Wait till I’m dead (August 8, 1990, 3:30 A.M.)"Bearded robots
drink from Uranium coffee cups on Saturn's ring." (May
1990)"Crescent moon, girls chatter at twilight on the bus ride
to Ankara." (June 1990)"Put on my tie in a taxi, short of
breath, rushing to meditate." (November 1991)"That grey-haired
man in business suit and black turtleneck thinks he's still young."
(December 19, 1992)"Taxi ghosts at dusk pass Monoprix in Paris
20 years ago."In a 2001 interview with
Anne Waldman,
Andrew Schelling
said Allen’s idea for American Sentences: "…was based on haiku. He
was also very interested in
Buddhism for the second half of his life, and
probably the central mantra or wisdom phrase of Buddhism comes from
the Heart Sutra. It runs: “ Gate Gate Paragate, Para Sam Gate Bodhi
Swaha.” And Allen discovered that has seventeen syllables also. And
so he felt that maybe seventeen syllables had a more universal..."
(Anne: "healing properties") "…a more universal application. It was
not just located in Japan or old India, and so this is a way of him
playing with that possibility." Anne: "And well also, the Japanese
line, ... is one line down, the characters running down the page.
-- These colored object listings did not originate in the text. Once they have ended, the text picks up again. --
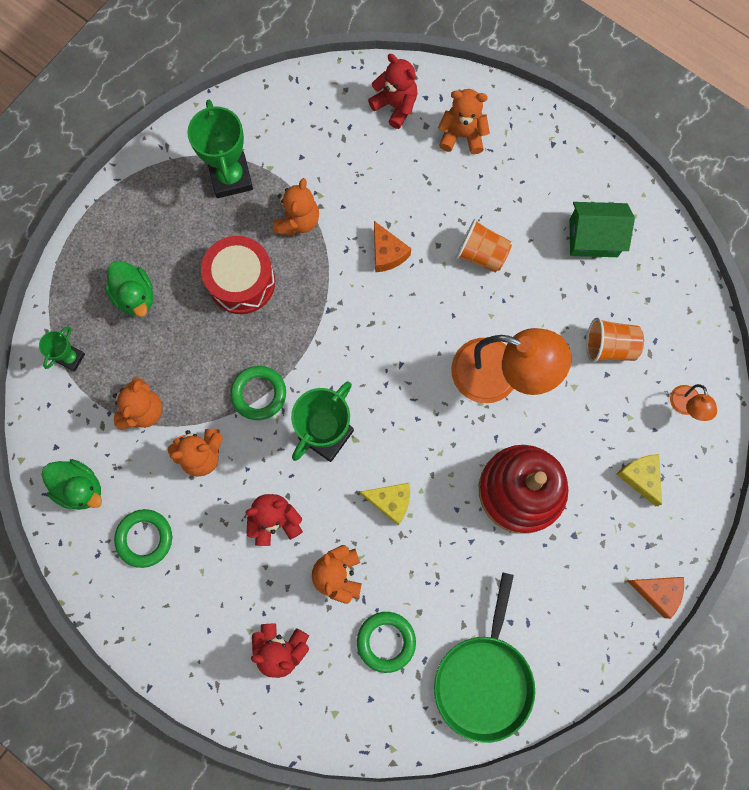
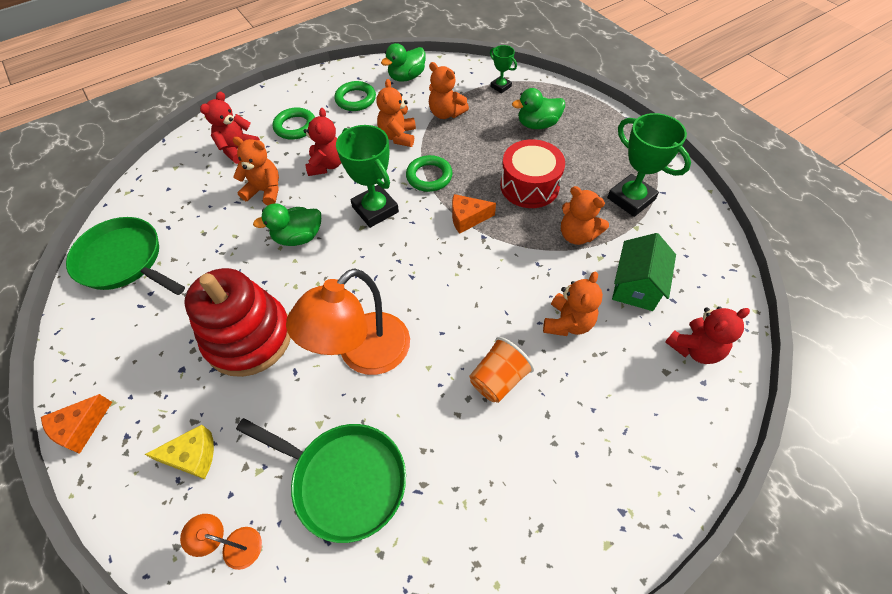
camera: 110 degrees right, 20 degrees down
(231, 177) = (631, 199): green trophy -> green trophy turned 45 degrees clockwise
(386, 641) = (198, 207): green ring -> green ring (295, 127)
(387, 253) = (525, 295): orange cheese -> orange cheese (467, 218)
(390, 501) = (298, 237): yellow cheese -> green duck
(462, 135) = (648, 405): orange teddy bear -> orange teddy bear (567, 323)
(593, 238) = (481, 514): green house -> green house (636, 286)
(609, 346) = (344, 480): orange cup -> green pan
It’s not broken up into these three neat lines, as you see in
translated haiku. So, the sense of that one, and also the running
together of the thoughts that has the energy of the way the mind
works. That actually you are putting these things together, though
they seem tripartite and in the traditional view of the haiku
Heaven/Earth/Man:
In the medicine cabinet
the winter
fly
has died of old age."
(Jack Kerouac’s haiku.) Andrew
continues: "And if you think of Allen’s maxim, “maximum
information, minimum number of syllables,” seventeen is a small
number of syllables. So how to make a poem that really carries the
weight of a poem and I think that fascinated him and should become
a form that is used regularly in workshops."